Necessity for chiropractic Treatment

The patient must have a significant health problem in the form of a neuromusculoskeletal condition necessitating treatment, and the manipulative services rendered must have a direct therapeutic relationship to the patient’s condition and provide reasonable expectation of recovery or improvement of function. The patient must have a subluxation of the spine as demonstrated by x-ray or physical exam, as described above.
Most spinal joint problems fall into the following categories:

• Acute subluxation-A patient’s condition is considered acute when the patient is being treated for a new injury, identified by x-ray or physical exam as specified above. The result of chiropractic manipulation is expected to be an improvement in, or arrest of progression, of the patient’s condition.

• Chronic subluxation-A patient’s condition is considered chronic when it is not expected to significantly improve or be resolved with further treatment (as is the case with an acute condition), but where the continued therapy can be expected to result in some functional improvement. Once the clinical status has remained stable for a given condition, without expectation of additional objective clinical improvements, further manipulative treatment is considered maintenance therapy and is not covered.

For Medicare purposes, a chiropractor must place an AT modifier on a claim when providing active/corrective treatment to treat acute or chronic subluxation. However the presence of the AT modifier may not in all instances indicate that the service is reasonable and necessary.

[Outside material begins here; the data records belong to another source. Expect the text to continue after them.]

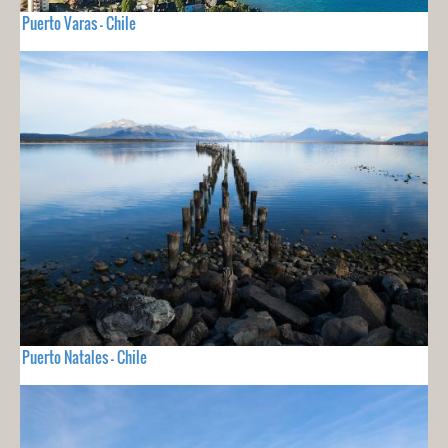
Puerto Varas - Chile
Puerto Natales - Chile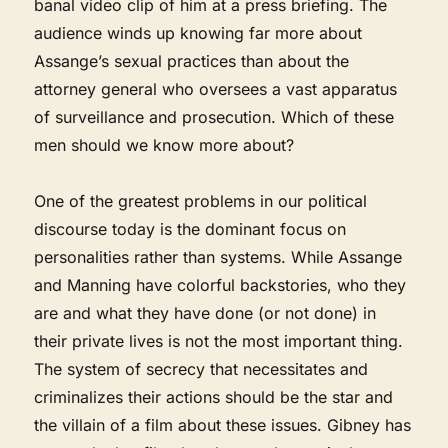
banal video clip of him at a press briefing. The
audience winds up knowing far more about
Assange’s sexual practices than about the
attorney general who oversees a vast apparatus
of surveillance and prosecution. Which of these
men should we know more about?
One of the greatest problems in our political
discourse today is the dominant focus on
personalities rather than systems. While Assange
and Manning have colorful backstories, who they
are and what they have done (or not done) in
their private lives is not the most important thing.
The system of secrecy that necessitates and
criminalizes their actions should be the star and
the villain of a film about these issues. Gibney has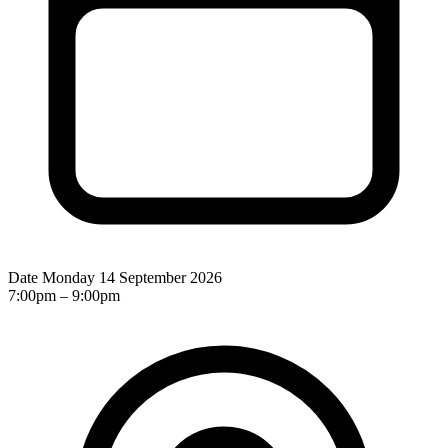
Date
Monday 14 September 2026
7:00pm – 9:00pm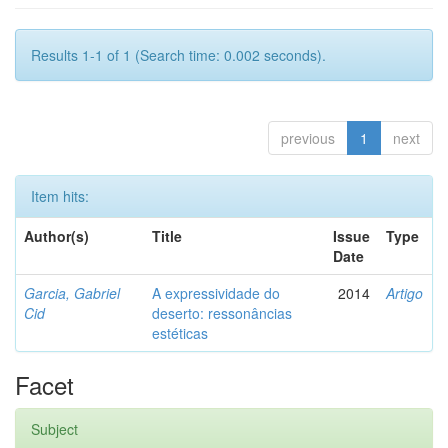
Results 1-1 of 1 (Search time: 0.002 seconds).
previous
1
next
Item hits:
Author(s)
Title
Issue
Type
Date
Garcia, Gabriel
A expressividade do
2014
Artigo
Cid
deserto: ressonâncias
estéticas
Facet
Subject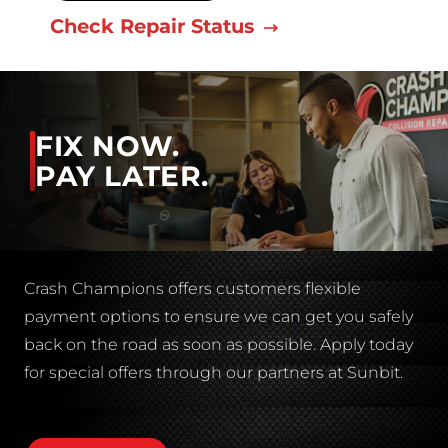
Check Repair Status
FIX NOW.
PAY LATER.
Crash Champions offers customers flexible
payment options to ensure we can get you safely
back on the road as soon as possible. Apply today
for special offers through our partners at Sunbit.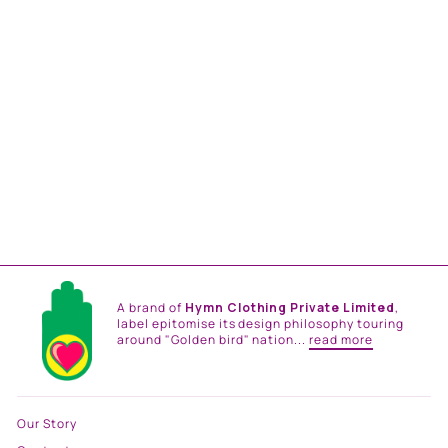
KAFTAN DRESS
from
Rs. 26,500.00
A brand of
Hymn Clothing Private Limited
,
label epitomise its design philosophy touring
around "Golden bird" nation...
read more
Our Story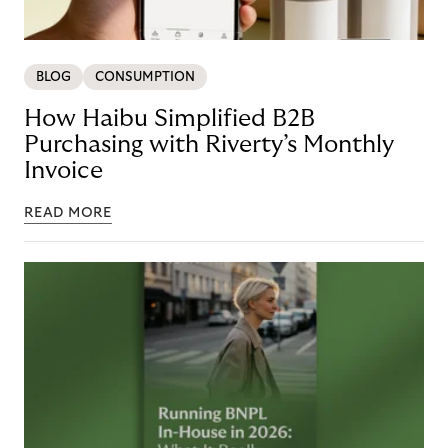
BLOG
CONSUMPTION
How Haibu Simplified B2B
Purchasing with Riverty’s Monthly
Invoice
READ MORE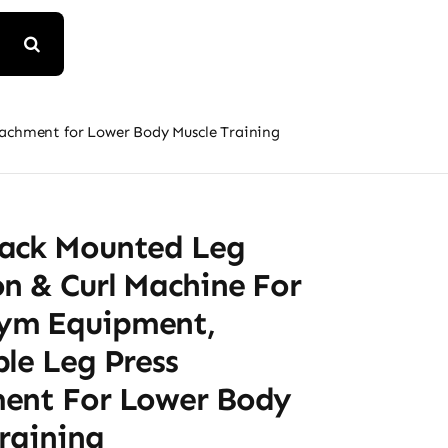
achment for Lower Body Muscle Training
ack Mounted Leg
n & Curl Machine For
ym Equipment,
le Leg Press
ent For Lower Body
raining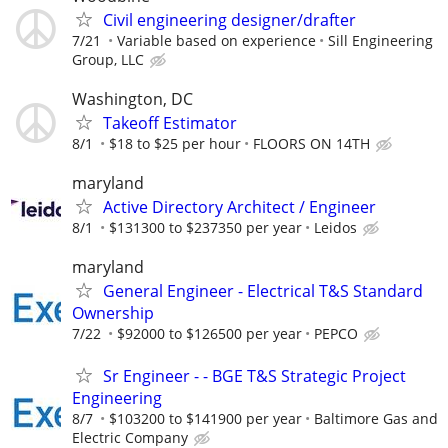
Civil engineering designer/drafter
7/21
Variable based on experience
Sill Engineering
Group, LLC
Washington, DC
Takeoff Estimator
8/1
$18 to $25 per hour
FLOORS ON 14TH
maryland
Active Directory Architect / Engineer
8/1
$131300 to $237350 per year
Leidos
maryland
General Engineer - Electrical T&S Standard
Ownership
7/22
$92000 to $126500 per year
PEPCO
Sr Engineer - - BGE T&S Strategic Project
Engineering
8/7
$103200 to $141900 per year
Baltimore Gas and
Electric Company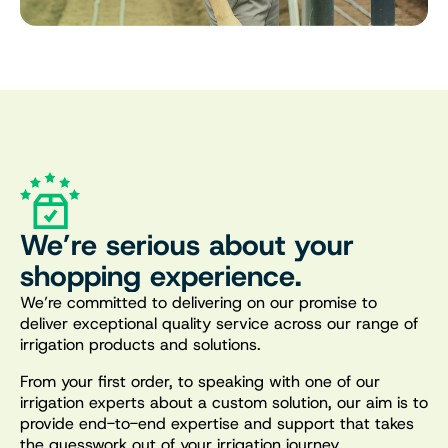
We’re serious about your
shopping experience.
We’re committed to delivering on our promise to
deliver exceptional quality service across our range of
irrigation products and solutions.
From your first order, to speaking with one of our
irrigation experts about a custom solution, our aim is to
provide end-to-end expertise and support that takes
the guesswork out of your irrigation journey.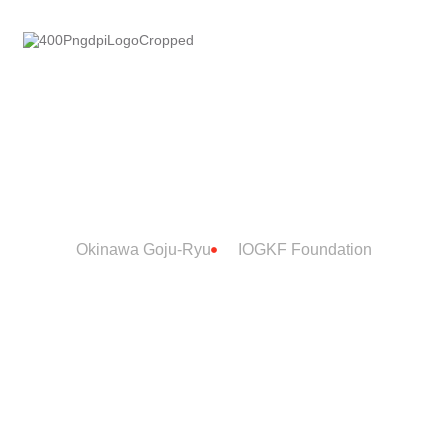
IOGKF
ntacts
FOUNDATION
Okinawa Goju-Ryu
IOGKF Foundation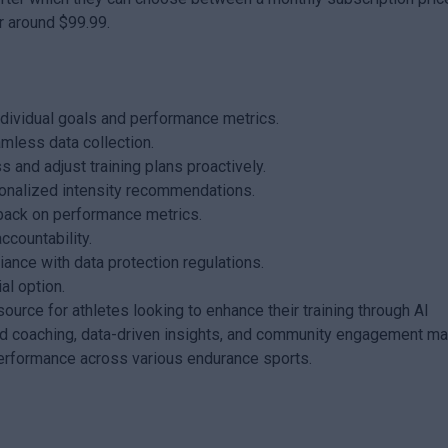
r around $99.99.
ndividual goals and performance metrics.
amless data collection.
 and adjust training plans proactively.
sonalized intensity recommendations.
back on performance metrics.
ccountability.
ance with data protection regulations.
ial option.
ource for athletes looking to enhance their training through AI
zed coaching, data-driven insights, and community engagement m
c performance across various endurance sports.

As always, contractors may deny if appropriate after medical review.

A. Maintenance Therapy
Maintenance therapy includes services that seek to prevent disease, promote health and prolong and enhance the quality of life, or maintain or prevent deterioration of a chronic condition. When further clinical improvement cannot reasonably be expected from continuous ongoing care, and the chiropractic treatment becomes supportive rather than corrective in nature, the treatment is then considered maintenance therapy. The AT modifier must not be placed on the claim when maintenance therapy has been provided. Claims without the AT modifier will be considered as maintenance therapy and denied. Chiropractors who give or receive from beneficiaries an ABN shall follow the instructions in Pub. 100-04, Medicare Claims Processing Manual, chapter 23, section and include a GA (or in rare instances a GZ) modifier on the claim.


Dynamic thrust is the therapeutic force or maneuver delivered by the physician during manipulation in the anatomic region of involvement. A relative contraindication is a condition that adds significant risk of injury to the patient from dynamic thrust, but does not rule out the use of dynamic thrust. The doctor should discuss this risk with the patient and record this in the chart. The following are relative contraindications to dynamic thrust:

Articular hyper mobility and circumstances where the stability of the joint is uncertain;
Severe demineralization of bone;
Benign bone tumors (spine);
Bleeding disorders and anticoagulant therapy; and
Radiculopathy with progressive neurological signs.
Dynamic thrust is absolutely contraindicated near the site of demonstrated subluxation and proposed manipulation in the following:
Acute arthropathies characterized by acute inflammation and ligamentous laxity and anatomic subluxation or dislocation; including acute rheumatoid arthritis and ankylosing spondylitis;
Acute fractures and dislocations or healed fractures and dislocations with signs of instability;
An unstable os odontoideum;
Malignancies that involve the vertebral column;
Infection of bones or joints of the vertebral column;
Signs and symptoms of myelopathy or cauda equina syndrome;
For cervical spinal manipulations, vertebrobasilar insufficiency syndrome; and
A significant major artery aneurysm near the proposed manipulation.